Today is International Women’s Day, a day to celebrate the achievements of women globally. This year’s theme is #EmbraceEquity: going beyond equality to create an inclusive world. We’re excited to share recent books and journals from Duke University Press that align with this mission and commemorate women around the world and throughout history. March is also Women’s History Month, so you can keep the celebration going with these books all month long!

In honor of March being Women’s History Month, Feminism in Coalition by Liza Taylor kicks off our list with a nod to the past. Taylor examines how U.S. women of color feminists’ coalition collective politics of the 1960s, 70s, and 80s is an indispensable resource to contemporary political theory, feminist studies, and intersectional social justice activism.
Legacies of War shifts the stage to the Andes as Kimberly Theidon draws on ethnographic research in post-conflict Peru and Columbia to examine the lives of children born of wartime rape and the impact of violence on human and more-than-human lives, bodies, and ecologies.
Genevieve Alva Clutario’s Beauty Regimes blends American and Southeast Asia Studies in tracing how beauty and fashion in the Philippines shaped the intertwined projects of imperial expansion and modern nation building during the turbulent transition between Spanish, US, and Japanese empires

Changing the Subject by Srila Roy traces the impact of neoliberalism on gender and sexuality rights movements in the Global South, highlighting queer and feminist activism in India.
In Dancer’s Voice, Rumya Sree Putcha uses the figure of the Indian classical dancer to explore the complex dynamics of contemporary transnational Indian womanhood.
AnaLouise Keating’s Anzaldúan Theory Handbook delves into Chicanx and Latinx Studies in providing a comprehensive investigation of the foundational theories, methods, and philosophies of Gloria E. Anzaldúa.

Throughout a book-length poem, Simone White considers the dynamics of contemporary black feminist life, attesting to the narrative complexities of writing and living as a black woman and artist in or, on being the other woman.
The contributors to Reframing Todd Haynes, edited by Theresa L. Geller and Julia Leyda, blend media studies and women’s studies by reassessing the film and television work of award-winning independent filmmaker Todd Haynes in light of his longstanding feminist commitments and his exceptional position as a director of women’s films.

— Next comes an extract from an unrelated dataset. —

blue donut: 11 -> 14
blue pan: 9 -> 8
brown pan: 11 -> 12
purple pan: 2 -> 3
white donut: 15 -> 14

Catherine Grant in Time of One’s Own examines how contemporary feminist artists such as Sharon Hayes, Mary Kelly, Allyson Mitchell, Deirdre Logue, Lubaina Himid, Pauline Boudry, and Renate Lorenz are turning to the history of feminism in the twenty-first century as a way to understand the present moment.

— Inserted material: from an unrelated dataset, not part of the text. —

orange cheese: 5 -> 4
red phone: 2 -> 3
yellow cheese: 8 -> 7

Lives of Jessie Sampter by Sarah Imhoff tells of the queer, disabled, Zionist writer Jessie Sampter (1883-1938), whose body and life did not match typical Zionist ideals and serves as an example of the complex relationships between the body, queerness, disability, religion, and nationalism.

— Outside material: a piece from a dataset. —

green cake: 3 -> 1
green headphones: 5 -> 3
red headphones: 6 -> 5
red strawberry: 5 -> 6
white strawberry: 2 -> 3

The contributors to Re-Understanding Media, edited by Sarah Sharma and Rianka Singh, advance a feminist version of Marshall McLuhan’s key text, Understanding Media: The Extensions of Man, repurposing his insight that “the medium is the message” for feminist ends.
Kelli Moore’s Legal Spectatorship traces the political origins of the concept of domestic violence through visual culture in the United States, showing how it is rooted in the archive of slavery.
Also, don’t miss these special issues of journals in feminist and women’s studies:
“Black Feminism in the Caribbean and the United States: Representation, Rebellion, Radicalism, and Reckoning,” a special issue of Meridians, “Class and Consent,” a special issue of Labor edited by Christopher Phelps, “Gendered Struggles over the Medical Profession in the Middle East and North Africa, 1880-1990,” a special issue of Journal of the Middle East Women’s Studies edited by Liat Kozma and Nicole Khayat, and “Feminist Mournings,” a special issue of Meridians edited by Kimberly Juanita Brown and Jyoti Puri.